Dans la même lignée, le docteur Khaled Benboutrif, décrit ce qu’il estime comme constitutifs de crimes contre l’humanité : « Une société civile ciblée par les exactions d’une armée régulière », le « déplacement systématique de la population gazaouie », « une situation de famine causée par un siège qui a duré », « des conditions sanitaires désastreuses et scandaleuses », « le manque d’évacuation des eaux usées » et « l’exécution d’un génocide en cours ». « La conscience humaine doit retrouver ses valeurs » tance-t-il, qualifiant pour sa part Israël, de « pays apartheid ».

En outre, pour le convoi humanitaire, l’armée israélienne vise délibérément les médecins : « Le personnel soignant est une cible de guerre », faisant état de « 300 médecins gazaouis tués ». Pire encore, lorsque le personnel médical est pris en otage, il bénéficie d’un « traitement de (dé)faveur » selon un médecin qui s’est rendu sur place.

 

« Lâcheté » et « désintérêt » des dirigeants européens

Enfin, l’ensemble des intervenants s’en prend à « l’inaction » de la communauté internationale devant une telle situation et le « deux poids, deux mesures » au regard de l’invasion russe en Ukraine, des mots du député européen écologiste, Mounir Satouri. « On alerte mais il ne se passe rien ! » s’alarme de son côté Pascal André.

Inaction du côté des Etats, mais aussi de certaines ONG selon un gynécologue : « Aucune ONG féministe ne lève le doigt pour les femmes palestiniennes », qu’il décrit comme « déshumanisées », « brisées » et, « qui ont tout perdu ». « Briser la femme, c’est briser la famille et la colonne vertébrale de la société » juge-t-il, s’en prenant enfin à l’Egypte, qui selon lui, « profite » de la situation : « On peut sortir de Gaza mais au prix 5000$ par adulte et 2500$ par enfant ».

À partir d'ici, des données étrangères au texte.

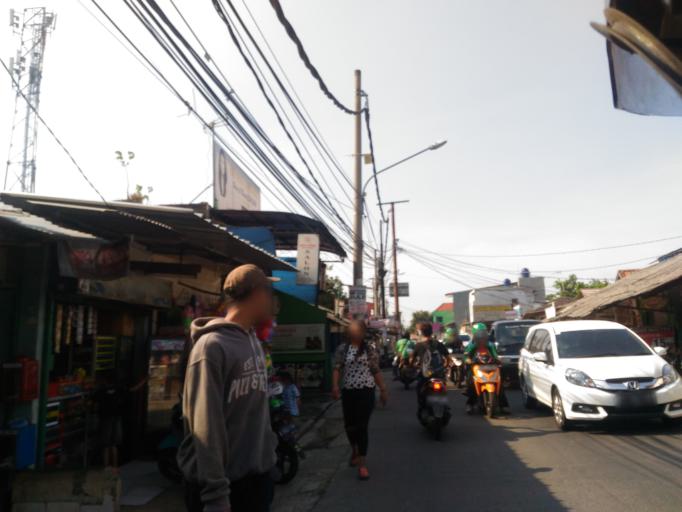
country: ID
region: West Java
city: Depok
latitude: -6.3548
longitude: 106.8426
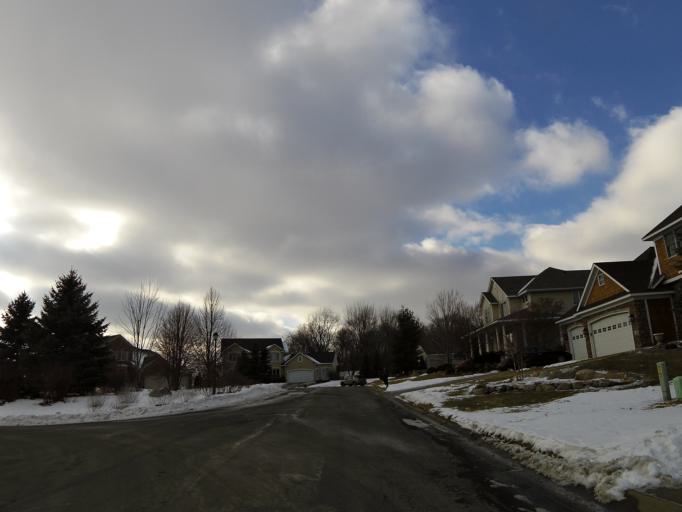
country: US
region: Minnesota
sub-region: Scott County
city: Prior Lake
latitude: 44.7316
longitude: -93.4554
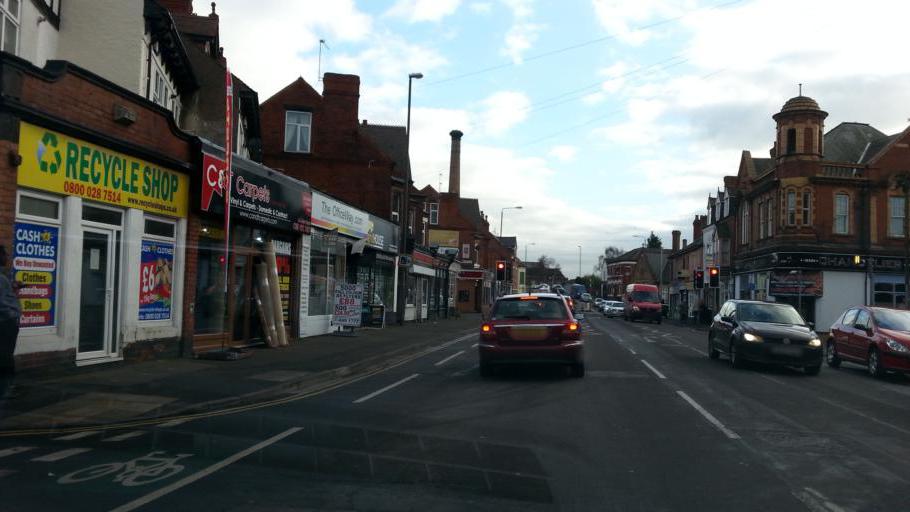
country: GB
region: England
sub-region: Derbyshire
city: Long Eaton
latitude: 52.9008
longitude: -1.2775
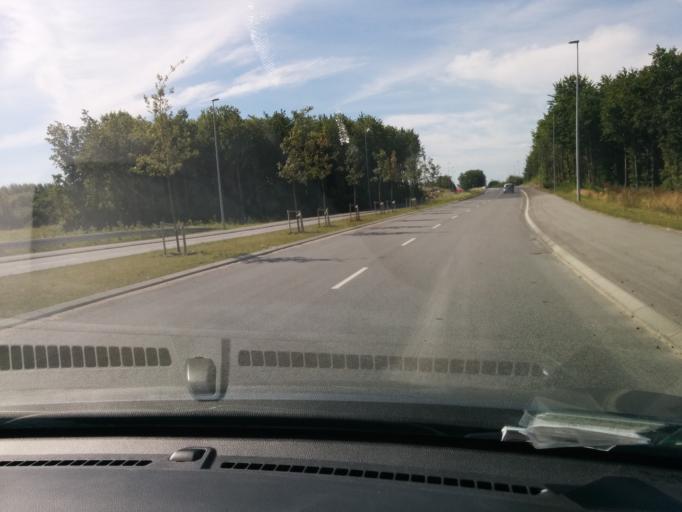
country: DK
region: Central Jutland
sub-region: Arhus Kommune
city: Arhus
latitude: 56.1855
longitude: 10.1704
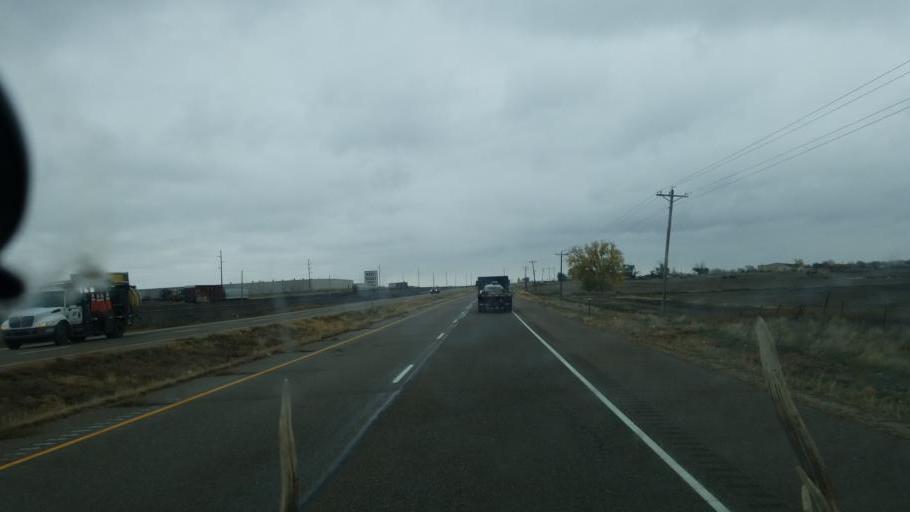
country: US
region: Colorado
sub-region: Pueblo County
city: Pueblo
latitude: 38.2756
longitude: -104.4766
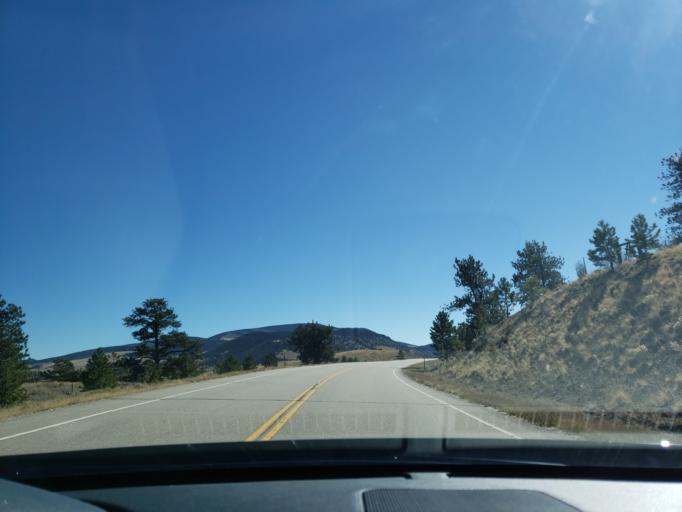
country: US
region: Colorado
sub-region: Chaffee County
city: Buena Vista
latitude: 38.8774
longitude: -105.6745
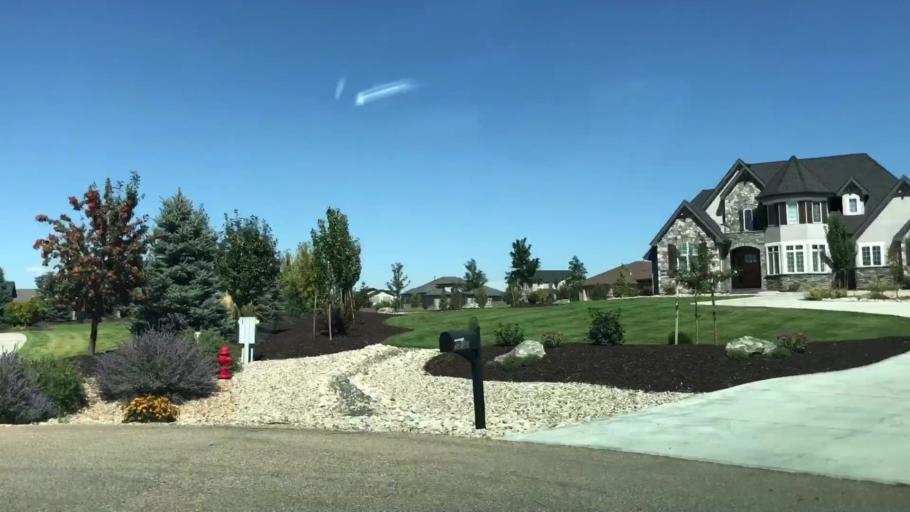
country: US
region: Colorado
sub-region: Weld County
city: Windsor
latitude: 40.4496
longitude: -104.9578
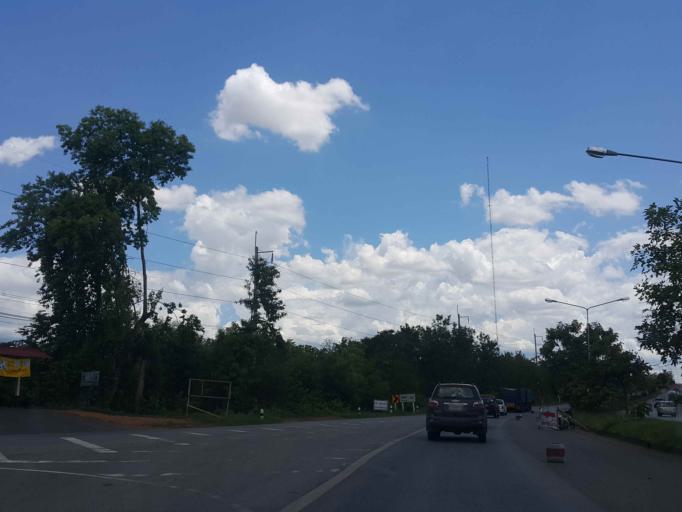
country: TH
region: Phrae
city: Nong Muang Khai
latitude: 18.2084
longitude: 100.1993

Pour Akli Mellouli, sénateur écologiste du Val-de-Marne, il est néanmoins important de « ne pas baisser les bras ». Pour autant, selon Iman Marifi, « il est déjà trop tard », un constat partagé par Raphaël Pitti, qui rappelle que le Ramadan, mois sacré des musulmans, commence dès la fin de semaine, estimant dans ce contexte : « Aucun pays musulman ne pourra accepter cette situation ».

Quels que soient les termes employés pour décrire la situation à Gaza, il convient de toujours garder à l’esprit que les premières victimes d’un conflit sont toujours… les civils, qu’ils soient Israéliens ou Palestiniens. Rappelons à ce titre que les attaques terroristes du 7 octobre 2023 perpétrées par le Hamas ont fait 1200 morts côté israélien dont près de 800 civils. Du côté de Gaza, près de 30 000 victimes seraient à déplorer, « sans doute plus » selon les intervenants.